# What you are asked to do
Can you write out the lines of this material exactly as they appear, leaving the pictures out of your answer?

# Input data
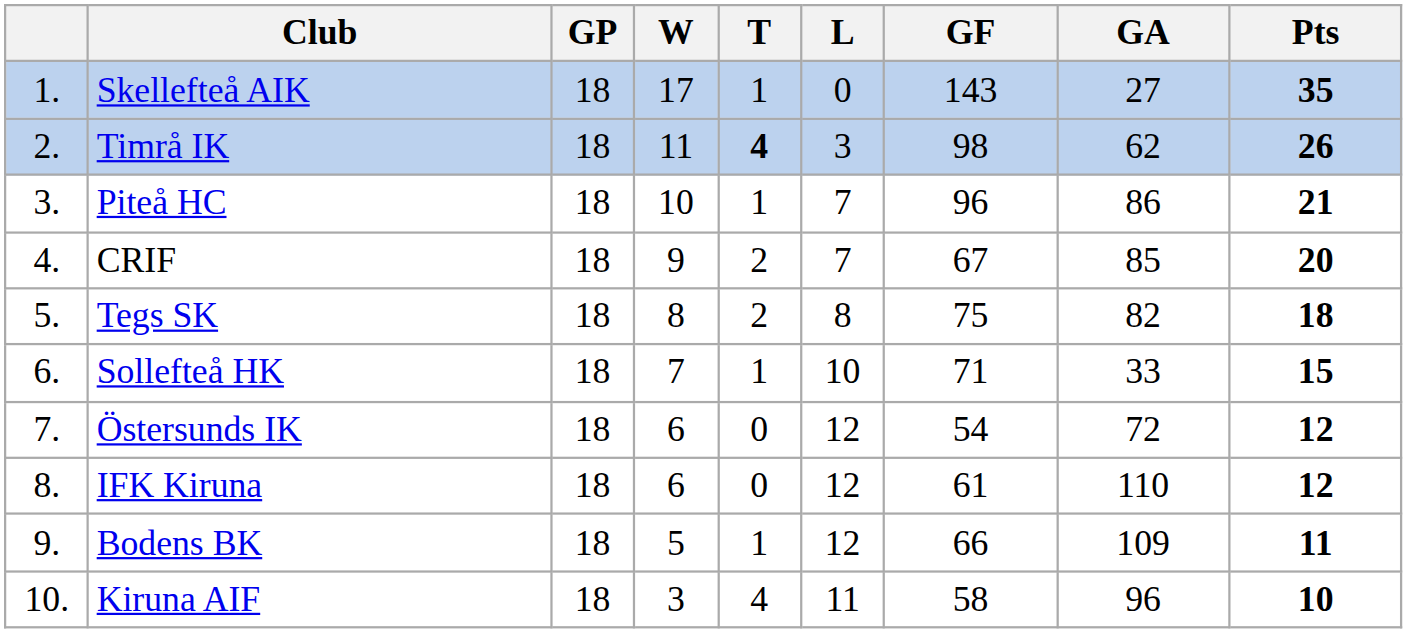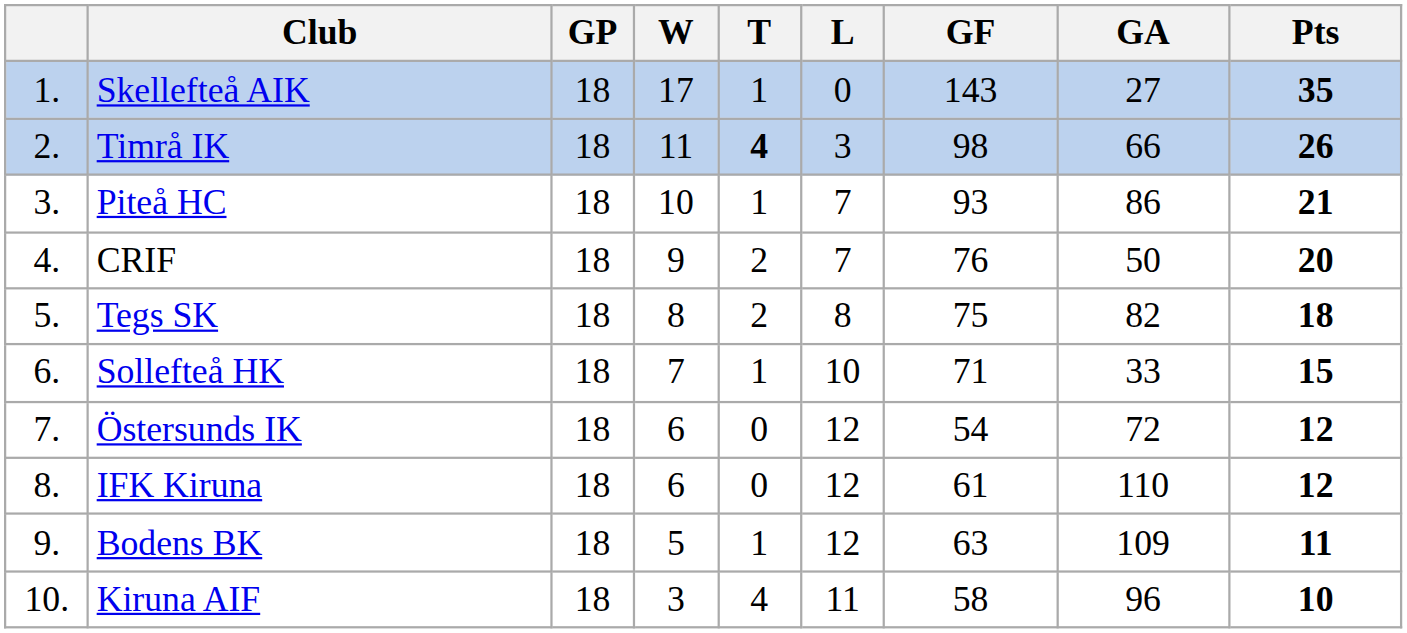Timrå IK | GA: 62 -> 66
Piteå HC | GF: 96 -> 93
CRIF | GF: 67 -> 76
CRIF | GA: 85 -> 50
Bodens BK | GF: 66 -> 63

# Final result
Timrå IK | GA: 62 -> 66
Piteå HC | GF: 96 -> 93
CRIF | GF: 67 -> 76
CRIF | GA: 85 -> 50
Bodens BK | GF: 66 -> 63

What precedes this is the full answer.